## EXERCISE DIRECTIONS
Gather every line below where "LIST" appears.

Records from a collection:

==============================

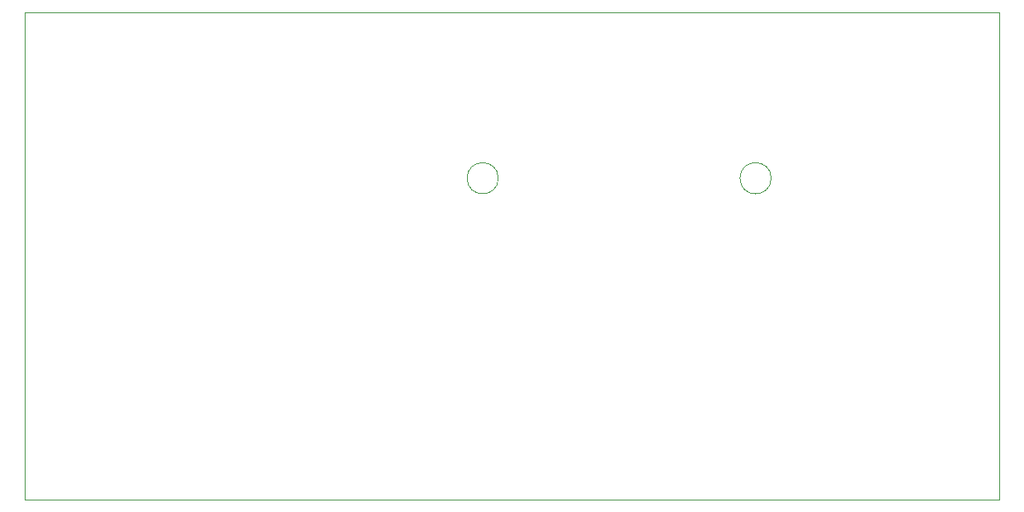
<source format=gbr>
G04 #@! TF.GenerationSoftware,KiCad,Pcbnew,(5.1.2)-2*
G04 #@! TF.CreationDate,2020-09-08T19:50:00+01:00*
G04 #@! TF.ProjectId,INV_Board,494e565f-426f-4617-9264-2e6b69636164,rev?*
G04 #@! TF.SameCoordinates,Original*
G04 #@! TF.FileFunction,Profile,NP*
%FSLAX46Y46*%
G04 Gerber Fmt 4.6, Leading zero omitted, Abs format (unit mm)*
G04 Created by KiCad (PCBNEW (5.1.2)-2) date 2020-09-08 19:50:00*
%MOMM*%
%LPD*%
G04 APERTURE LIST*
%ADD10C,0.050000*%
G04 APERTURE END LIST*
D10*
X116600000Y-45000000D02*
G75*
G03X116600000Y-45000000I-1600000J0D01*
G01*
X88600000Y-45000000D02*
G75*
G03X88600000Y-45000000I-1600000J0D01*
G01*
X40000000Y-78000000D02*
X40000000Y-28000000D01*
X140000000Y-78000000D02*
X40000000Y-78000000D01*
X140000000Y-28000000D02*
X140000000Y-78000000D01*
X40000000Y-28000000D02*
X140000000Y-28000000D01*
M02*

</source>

==============================

## OUTPUT FOR THIS EXERCISE
G04 APERTURE LIST*
G04 APERTURE END LIST*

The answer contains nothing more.